Bobbie Jo and the Outlaw is a 1976 action-thriller/crime drama starring Lynda Carter, Marjoe Gortner, Merrie Lynn Ross, Jesse Vint, Belinda Balaski, and Gene Drew. In the film, Carter plays Bobbie Jo, a waitress at a drive-in restaurant who wants to be a country music singer. She hooks up with a thief named Lyle Wheeler (played by Gortner). After they start running from the law, they meet up with Bobbie Jo's sister (played by Ross) and her boyfriend (played by Vint), and the four end up on a robbery and murder spree throughout the southwest while being pursued by a local sheriff.
The A/V quality of the blu-ray is decent, but the film did not get an extensive restoration for the blu-ray release. It mostly looks good, especially if you like transfers that preserve a lot of film grain, but some film damage occasionally comes through. The extras include two different commentary tracks on the film, one by the movie's director, Mark Lester, and one by writer John Harrison. Lester discusses all aspects of the film and the process of making the movie. Harrison goes off on many tangents, including what many of the people involved in the movie did later in their careers. The extras also include separate interviews with Lester, Balaski, and Ross, the theatrical trailer, and two radio spots. The bonus content is quite interesting, including addressing the fact that Carter, who found religion after making the movie (and became massively popular because of the Wonder Woman TV series), did not want much to do with the movie and its promotion because of the nude scenes.

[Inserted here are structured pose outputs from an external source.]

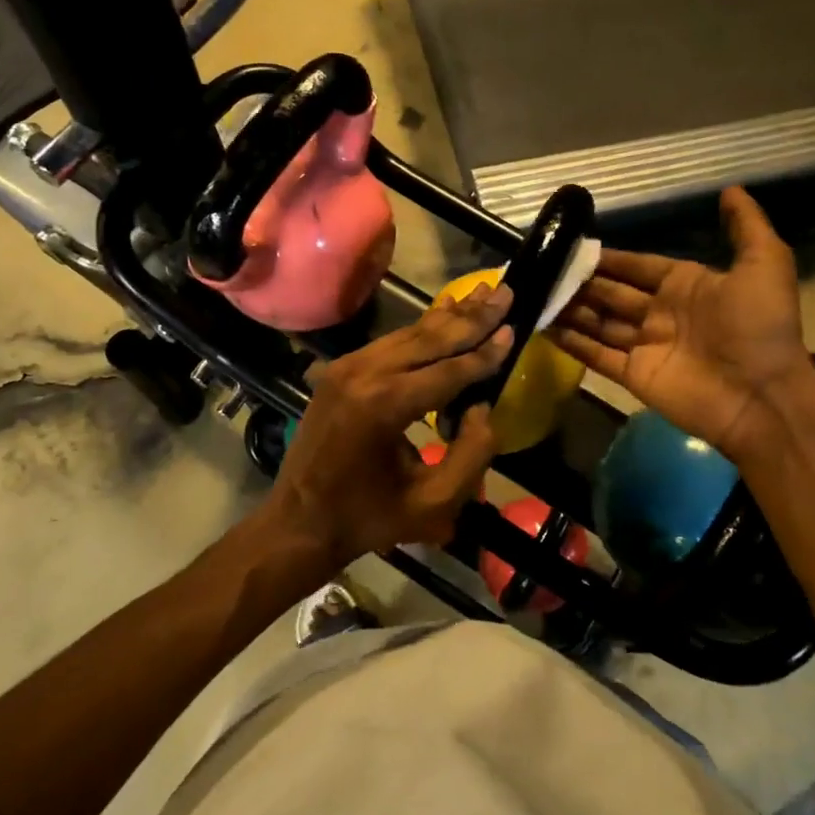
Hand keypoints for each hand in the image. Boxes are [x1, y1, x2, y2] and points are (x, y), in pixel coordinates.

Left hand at [261, 284, 514, 580]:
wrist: (299, 522)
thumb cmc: (369, 518)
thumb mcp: (433, 504)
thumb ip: (472, 455)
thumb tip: (483, 407)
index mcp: (384, 406)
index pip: (448, 370)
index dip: (485, 352)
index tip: (515, 327)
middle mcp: (363, 375)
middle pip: (429, 339)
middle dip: (472, 317)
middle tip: (506, 292)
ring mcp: (346, 368)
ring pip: (409, 334)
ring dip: (449, 316)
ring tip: (483, 293)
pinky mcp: (339, 370)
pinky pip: (390, 343)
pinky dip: (421, 328)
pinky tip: (443, 310)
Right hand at [551, 188, 814, 459]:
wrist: (762, 395)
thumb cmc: (760, 326)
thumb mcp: (764, 264)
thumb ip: (746, 226)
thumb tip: (730, 188)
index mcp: (685, 286)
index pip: (637, 267)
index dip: (609, 259)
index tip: (575, 248)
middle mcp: (660, 313)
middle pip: (612, 293)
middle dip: (582, 283)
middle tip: (545, 270)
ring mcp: (645, 346)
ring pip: (598, 322)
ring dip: (571, 310)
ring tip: (537, 295)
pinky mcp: (633, 376)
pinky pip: (596, 356)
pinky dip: (572, 344)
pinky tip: (544, 328)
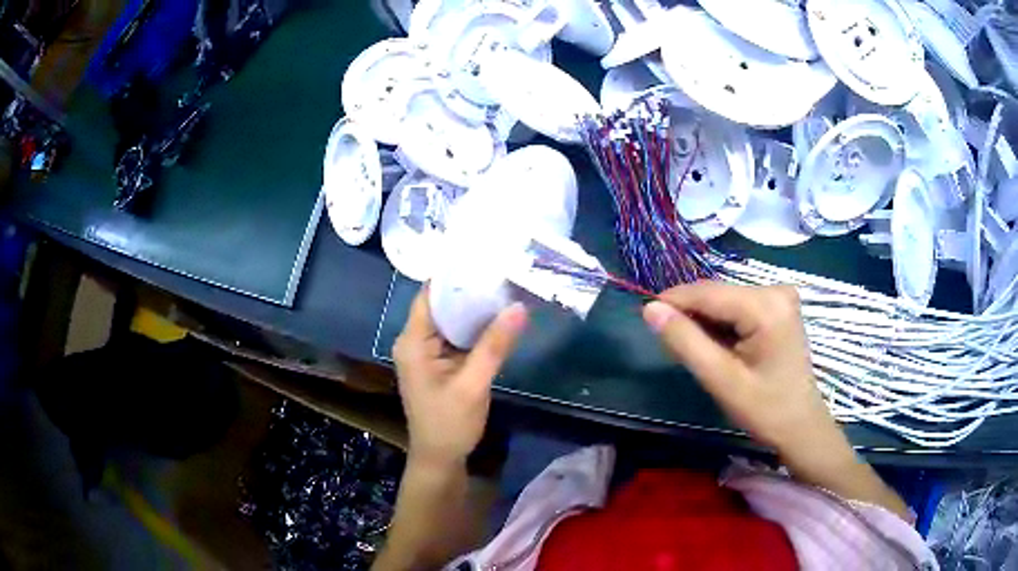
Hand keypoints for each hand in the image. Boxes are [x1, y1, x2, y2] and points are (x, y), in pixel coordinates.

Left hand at [394, 287, 527, 469]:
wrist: (440, 459)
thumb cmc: (449, 424)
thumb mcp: (473, 384)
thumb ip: (494, 346)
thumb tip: (519, 307)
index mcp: (413, 342)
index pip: (430, 295)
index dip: (454, 275)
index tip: (482, 257)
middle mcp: (415, 341)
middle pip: (441, 305)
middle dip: (469, 290)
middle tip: (503, 270)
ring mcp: (427, 353)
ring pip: (451, 320)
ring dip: (475, 309)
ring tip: (505, 287)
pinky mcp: (439, 364)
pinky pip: (457, 337)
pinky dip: (475, 328)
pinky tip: (498, 318)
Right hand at [642, 282, 846, 463]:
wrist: (800, 425)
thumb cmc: (765, 409)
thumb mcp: (721, 379)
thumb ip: (685, 341)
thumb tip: (650, 309)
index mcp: (765, 305)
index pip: (707, 292)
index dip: (672, 302)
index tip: (646, 319)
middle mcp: (774, 289)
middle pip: (716, 295)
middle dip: (690, 317)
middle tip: (672, 350)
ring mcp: (779, 296)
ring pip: (724, 301)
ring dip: (704, 323)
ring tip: (695, 354)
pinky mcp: (778, 306)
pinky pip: (737, 308)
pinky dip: (721, 326)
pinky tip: (717, 349)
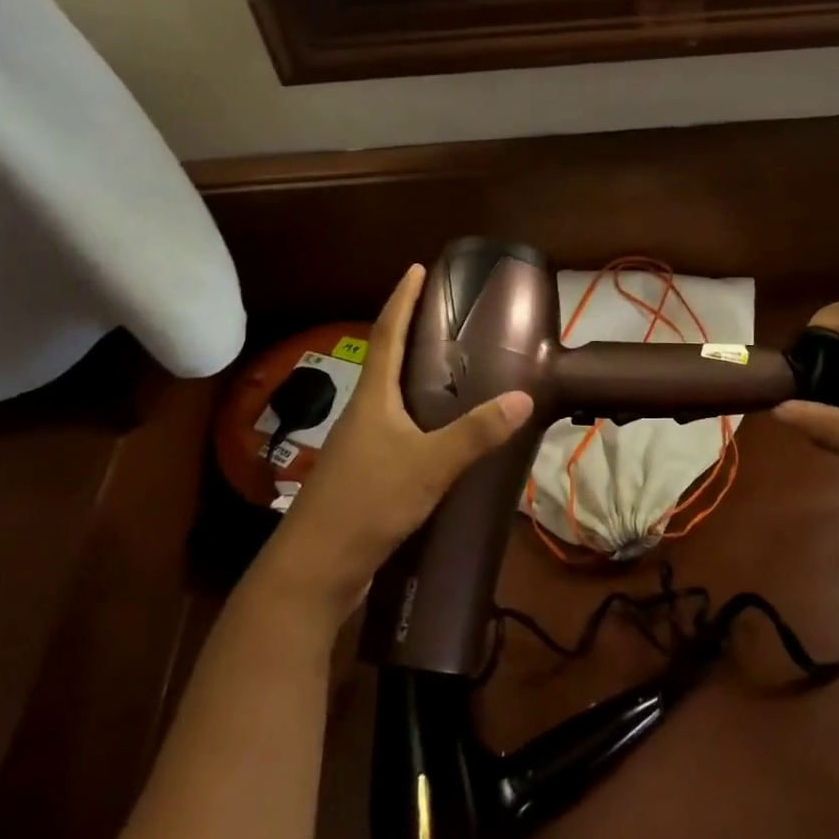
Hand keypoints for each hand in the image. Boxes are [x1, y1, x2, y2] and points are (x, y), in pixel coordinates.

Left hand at [251, 264, 532, 629]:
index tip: (416, 268)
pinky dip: (420, 419)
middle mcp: (363, 413)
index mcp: (373, 398)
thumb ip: (476, 433)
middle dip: (412, 333)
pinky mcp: (365, 475)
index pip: (387, 333)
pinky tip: (442, 435)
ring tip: (454, 370)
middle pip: (387, 361)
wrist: (315, 569)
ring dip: (416, 378)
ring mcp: (360, 446)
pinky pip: (397, 431)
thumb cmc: (368, 502)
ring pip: (392, 399)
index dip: (402, 299)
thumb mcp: (429, 465)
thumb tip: (523, 396)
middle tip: (449, 318)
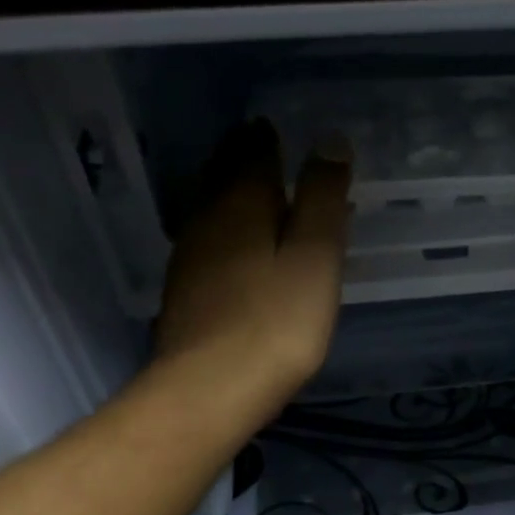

The movie is more of a cult classic than a great film. The best way I can describe its plot is that it is what you would get if you mixed the real-life Bonnie and Clyde and Billy the Kid stories with The Dukes of Hazzard. Much of the movie would have been written differently if it had been made today, including having Lyle follow Bobbie Jo home from work without talking to her and having her willingly jump in his car instead of calling the cops on him for stalking her. The movie's big attraction is that Carter was a couple of years removed from winning the Miss World USA pageant and had just filmed the Wonder Woman Pilot when the movie was made. Carter was absolutely gorgeous in her mid-20s, and the movie is one of the only (if not the only) times she went topless on film (and they are spectacular). Some of the dialogue is very cheesy by today's standards, and almost everything about it is unrealistic. That said, it is a decent low-budget action movie and is worth checking out.